Former Minneapolis police officer Derek Chauvin has appealed his murder conviction by himself, with no public defender to represent him.
Documents list Chauvin as the only appellant under a section for the names and contact information of both appellant and respondent attorneys, meaning he is slated to represent himself during the appeal hearing.
According to FOX 9, however, he has requested a stay on the appeal until an attorney can represent him.
Chauvin filed the appeal Thursday, the last possible day before his 90-day window expired. He filled out the paperwork himself and claimed he no longer has money to pay for an appeal attorney.
The Minnesota Police and Peace Officers Association had been paying for legal fees during his state trial, but the union can no longer fund him now that he’s been convicted.
Attorney Joe Tamburino told WCCO that Chauvin’s lack of representation is bizarre.
“He’s been denied a public defender. He’s in prison. He’s in Oak Park Heights for the next 22-plus years. I don’t know why that was denied,” he told the station.
Chauvin’s appeal lists 14 grievances with the state of Minnesota and its district court, all more or less relating to prosecutorial misconduct, juror misconduct, and the denial of various motions, including a change of venue, a new trial, and the sequestering of the jury.
Although he currently has no attorney for the appeal, Chauvin has retained his trial lawyer Eric Nelson for the federal case against him, according to WCCO. Chauvin has pleaded not guilty for allegedly violating George Floyd’s civil rights.
The former police officer was convicted in April of third-degree murder, second-degree unintentional murder, and second-degree manslaughter, and was sentenced in June to 22.5 years in prison, which was 10 years higher than the presumptive sentence.
Several high-profile leftists, including Minnesota Attorney General Keith Ellison, have all but admitted since Chauvin’s conviction and sentencing that mob pressure was integral to the outcome.
“It is imperative that communities keep up the pressure for reform and accountability, and finally end the cycle of inaction,” Ellison wrote in a Washington Post op-ed. “My office could not have led the prosecution of Chauvin without the help of ordinary people who courageously bore witness to Floyd’s death, and the pressure from a community that demanded accountability and action.”
Other leftists, such as Rep. Ilhan Omar of Minnesota, said that Chauvin’s conviction serves as “another step on the path to accountability” but is not “true justice.”

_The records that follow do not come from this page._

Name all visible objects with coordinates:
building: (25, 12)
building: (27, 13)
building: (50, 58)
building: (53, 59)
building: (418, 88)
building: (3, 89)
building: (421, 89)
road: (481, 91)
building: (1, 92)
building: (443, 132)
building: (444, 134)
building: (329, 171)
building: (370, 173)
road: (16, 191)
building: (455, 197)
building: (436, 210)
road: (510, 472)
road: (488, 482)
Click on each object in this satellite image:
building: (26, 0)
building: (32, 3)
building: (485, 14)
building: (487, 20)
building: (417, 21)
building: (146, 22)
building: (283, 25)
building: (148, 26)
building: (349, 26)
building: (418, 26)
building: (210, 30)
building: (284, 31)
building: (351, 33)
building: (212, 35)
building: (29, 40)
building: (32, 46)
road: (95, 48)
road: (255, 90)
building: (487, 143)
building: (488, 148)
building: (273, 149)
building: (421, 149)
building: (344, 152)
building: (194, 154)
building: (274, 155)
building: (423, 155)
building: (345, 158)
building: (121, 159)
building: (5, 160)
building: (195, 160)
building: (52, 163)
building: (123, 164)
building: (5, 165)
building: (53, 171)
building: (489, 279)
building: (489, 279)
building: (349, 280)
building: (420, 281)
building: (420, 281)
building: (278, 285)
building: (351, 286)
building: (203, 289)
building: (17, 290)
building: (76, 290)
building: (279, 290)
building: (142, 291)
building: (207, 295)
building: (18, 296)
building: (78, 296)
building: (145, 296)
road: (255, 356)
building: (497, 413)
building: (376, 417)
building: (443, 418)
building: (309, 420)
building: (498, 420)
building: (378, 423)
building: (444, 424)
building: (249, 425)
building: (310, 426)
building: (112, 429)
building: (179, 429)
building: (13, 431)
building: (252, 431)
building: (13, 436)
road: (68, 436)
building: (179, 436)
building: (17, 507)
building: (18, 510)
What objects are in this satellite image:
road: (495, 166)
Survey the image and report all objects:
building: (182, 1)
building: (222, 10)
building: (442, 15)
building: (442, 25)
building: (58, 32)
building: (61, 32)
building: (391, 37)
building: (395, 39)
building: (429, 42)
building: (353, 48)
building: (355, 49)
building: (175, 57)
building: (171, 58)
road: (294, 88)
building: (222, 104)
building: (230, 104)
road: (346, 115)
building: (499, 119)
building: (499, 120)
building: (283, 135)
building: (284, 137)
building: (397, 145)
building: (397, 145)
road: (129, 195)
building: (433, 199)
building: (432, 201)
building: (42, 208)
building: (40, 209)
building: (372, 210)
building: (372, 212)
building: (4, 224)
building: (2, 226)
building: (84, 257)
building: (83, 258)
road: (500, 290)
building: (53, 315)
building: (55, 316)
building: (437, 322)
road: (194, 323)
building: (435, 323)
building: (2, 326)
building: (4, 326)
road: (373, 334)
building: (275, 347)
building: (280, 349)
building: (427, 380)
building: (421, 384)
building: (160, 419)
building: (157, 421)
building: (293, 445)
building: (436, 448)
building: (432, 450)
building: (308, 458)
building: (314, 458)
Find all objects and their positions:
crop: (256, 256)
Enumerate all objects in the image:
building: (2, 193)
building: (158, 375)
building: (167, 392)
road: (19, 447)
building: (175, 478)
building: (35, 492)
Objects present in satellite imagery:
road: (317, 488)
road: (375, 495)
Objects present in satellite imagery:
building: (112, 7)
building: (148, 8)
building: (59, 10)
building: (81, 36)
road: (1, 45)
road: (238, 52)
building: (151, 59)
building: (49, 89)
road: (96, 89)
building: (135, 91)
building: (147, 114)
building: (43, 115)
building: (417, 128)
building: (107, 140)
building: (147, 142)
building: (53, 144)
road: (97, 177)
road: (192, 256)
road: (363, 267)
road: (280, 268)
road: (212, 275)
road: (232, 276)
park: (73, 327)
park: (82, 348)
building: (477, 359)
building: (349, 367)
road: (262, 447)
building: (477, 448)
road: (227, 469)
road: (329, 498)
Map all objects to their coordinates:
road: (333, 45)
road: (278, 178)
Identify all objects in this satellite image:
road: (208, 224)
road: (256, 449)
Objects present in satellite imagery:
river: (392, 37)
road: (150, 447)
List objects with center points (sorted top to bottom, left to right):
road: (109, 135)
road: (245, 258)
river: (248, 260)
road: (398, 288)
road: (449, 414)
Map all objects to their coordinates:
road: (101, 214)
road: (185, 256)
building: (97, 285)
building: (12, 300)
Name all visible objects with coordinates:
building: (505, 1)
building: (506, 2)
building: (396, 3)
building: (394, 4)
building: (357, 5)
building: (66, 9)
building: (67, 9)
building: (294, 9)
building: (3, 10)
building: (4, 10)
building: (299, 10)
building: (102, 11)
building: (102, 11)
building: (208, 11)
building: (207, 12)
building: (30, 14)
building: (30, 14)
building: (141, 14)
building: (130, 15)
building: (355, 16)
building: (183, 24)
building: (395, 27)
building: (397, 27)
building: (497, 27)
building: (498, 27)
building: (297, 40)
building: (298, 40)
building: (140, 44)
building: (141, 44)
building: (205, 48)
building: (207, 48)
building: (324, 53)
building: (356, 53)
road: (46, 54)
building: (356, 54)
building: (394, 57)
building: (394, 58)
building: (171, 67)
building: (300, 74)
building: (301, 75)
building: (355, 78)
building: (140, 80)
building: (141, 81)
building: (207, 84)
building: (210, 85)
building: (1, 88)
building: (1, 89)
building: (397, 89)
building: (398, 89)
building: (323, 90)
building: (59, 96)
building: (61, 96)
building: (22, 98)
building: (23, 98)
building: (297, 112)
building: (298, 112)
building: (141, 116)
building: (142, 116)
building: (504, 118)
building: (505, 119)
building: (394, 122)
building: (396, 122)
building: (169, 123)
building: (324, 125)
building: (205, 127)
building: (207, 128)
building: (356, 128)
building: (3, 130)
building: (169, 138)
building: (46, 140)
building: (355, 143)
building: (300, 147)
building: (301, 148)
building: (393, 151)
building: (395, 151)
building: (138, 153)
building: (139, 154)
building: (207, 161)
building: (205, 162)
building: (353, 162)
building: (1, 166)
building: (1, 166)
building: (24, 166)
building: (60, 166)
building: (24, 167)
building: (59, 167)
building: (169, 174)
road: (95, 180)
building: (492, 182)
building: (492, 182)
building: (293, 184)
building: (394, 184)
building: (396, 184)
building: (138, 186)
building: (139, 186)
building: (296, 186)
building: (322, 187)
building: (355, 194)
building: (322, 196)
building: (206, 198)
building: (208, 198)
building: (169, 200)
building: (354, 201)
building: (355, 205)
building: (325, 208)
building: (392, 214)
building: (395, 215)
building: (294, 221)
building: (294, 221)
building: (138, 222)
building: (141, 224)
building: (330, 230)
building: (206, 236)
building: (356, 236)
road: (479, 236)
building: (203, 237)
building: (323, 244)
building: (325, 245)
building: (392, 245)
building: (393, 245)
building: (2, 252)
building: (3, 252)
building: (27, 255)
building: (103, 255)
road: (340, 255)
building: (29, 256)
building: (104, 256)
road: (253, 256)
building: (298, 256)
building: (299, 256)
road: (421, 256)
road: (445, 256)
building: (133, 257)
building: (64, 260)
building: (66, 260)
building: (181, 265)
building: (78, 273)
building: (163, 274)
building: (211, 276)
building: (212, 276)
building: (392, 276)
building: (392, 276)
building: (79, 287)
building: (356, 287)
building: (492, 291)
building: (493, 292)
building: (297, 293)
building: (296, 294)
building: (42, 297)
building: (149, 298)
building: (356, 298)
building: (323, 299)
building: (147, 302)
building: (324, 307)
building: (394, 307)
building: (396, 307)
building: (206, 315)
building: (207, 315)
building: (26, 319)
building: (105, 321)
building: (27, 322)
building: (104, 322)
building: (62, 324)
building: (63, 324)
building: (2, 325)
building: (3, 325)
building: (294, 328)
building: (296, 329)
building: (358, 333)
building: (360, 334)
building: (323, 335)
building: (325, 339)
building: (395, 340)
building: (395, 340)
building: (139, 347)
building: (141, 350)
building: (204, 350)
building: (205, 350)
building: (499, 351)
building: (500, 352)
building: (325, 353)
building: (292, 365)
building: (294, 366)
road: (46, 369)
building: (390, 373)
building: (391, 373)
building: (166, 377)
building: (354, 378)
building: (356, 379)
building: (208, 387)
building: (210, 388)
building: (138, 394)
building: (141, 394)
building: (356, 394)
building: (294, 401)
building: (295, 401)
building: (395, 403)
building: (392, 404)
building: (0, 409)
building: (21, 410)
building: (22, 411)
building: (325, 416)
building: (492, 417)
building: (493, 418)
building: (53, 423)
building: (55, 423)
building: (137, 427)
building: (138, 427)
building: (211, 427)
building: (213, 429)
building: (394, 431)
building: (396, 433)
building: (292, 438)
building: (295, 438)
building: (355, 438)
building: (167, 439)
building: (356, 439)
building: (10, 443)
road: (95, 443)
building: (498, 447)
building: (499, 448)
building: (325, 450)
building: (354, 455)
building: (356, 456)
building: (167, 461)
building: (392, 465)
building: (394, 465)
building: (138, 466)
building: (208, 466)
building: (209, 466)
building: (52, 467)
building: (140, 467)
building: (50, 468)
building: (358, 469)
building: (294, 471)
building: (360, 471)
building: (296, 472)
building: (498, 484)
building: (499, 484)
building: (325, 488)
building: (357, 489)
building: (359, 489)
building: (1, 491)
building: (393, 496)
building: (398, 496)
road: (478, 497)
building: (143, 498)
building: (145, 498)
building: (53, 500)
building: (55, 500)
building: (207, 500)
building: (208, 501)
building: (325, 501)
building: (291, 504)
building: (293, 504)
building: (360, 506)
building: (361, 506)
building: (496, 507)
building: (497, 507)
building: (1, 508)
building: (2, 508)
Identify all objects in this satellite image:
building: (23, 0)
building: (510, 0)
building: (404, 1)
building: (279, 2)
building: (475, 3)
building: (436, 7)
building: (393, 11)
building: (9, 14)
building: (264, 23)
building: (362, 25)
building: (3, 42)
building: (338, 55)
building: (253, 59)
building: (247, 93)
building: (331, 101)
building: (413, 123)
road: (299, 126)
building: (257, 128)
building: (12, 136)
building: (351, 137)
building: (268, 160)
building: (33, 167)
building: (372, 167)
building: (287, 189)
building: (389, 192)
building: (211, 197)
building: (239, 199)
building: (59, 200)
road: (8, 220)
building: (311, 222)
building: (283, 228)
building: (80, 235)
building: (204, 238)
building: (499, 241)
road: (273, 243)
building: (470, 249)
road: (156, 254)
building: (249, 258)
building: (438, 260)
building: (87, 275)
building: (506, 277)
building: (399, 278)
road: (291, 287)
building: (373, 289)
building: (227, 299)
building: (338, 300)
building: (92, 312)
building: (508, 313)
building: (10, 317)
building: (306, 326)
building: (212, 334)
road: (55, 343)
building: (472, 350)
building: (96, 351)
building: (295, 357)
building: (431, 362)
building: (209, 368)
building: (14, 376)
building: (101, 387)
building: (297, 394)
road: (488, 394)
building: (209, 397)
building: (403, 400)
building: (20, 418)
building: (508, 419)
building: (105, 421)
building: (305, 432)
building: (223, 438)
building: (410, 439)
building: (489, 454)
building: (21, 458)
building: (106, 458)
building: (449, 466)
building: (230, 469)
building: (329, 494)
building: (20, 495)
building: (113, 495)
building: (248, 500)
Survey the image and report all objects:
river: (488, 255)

“True justice will require us as a community and as a nation to address the systems of oppression that create the conditions for injustice,” Omar wrote in a June 25 statement. “True justice will require us to understand how those who take an oath to protect us repeatedly take the lives of young Black and brown people. True justice will require us to ask why we continue to spend billions on increasingly militarized police departments, while basic needs like healthcare, housing and hunger are neglected.”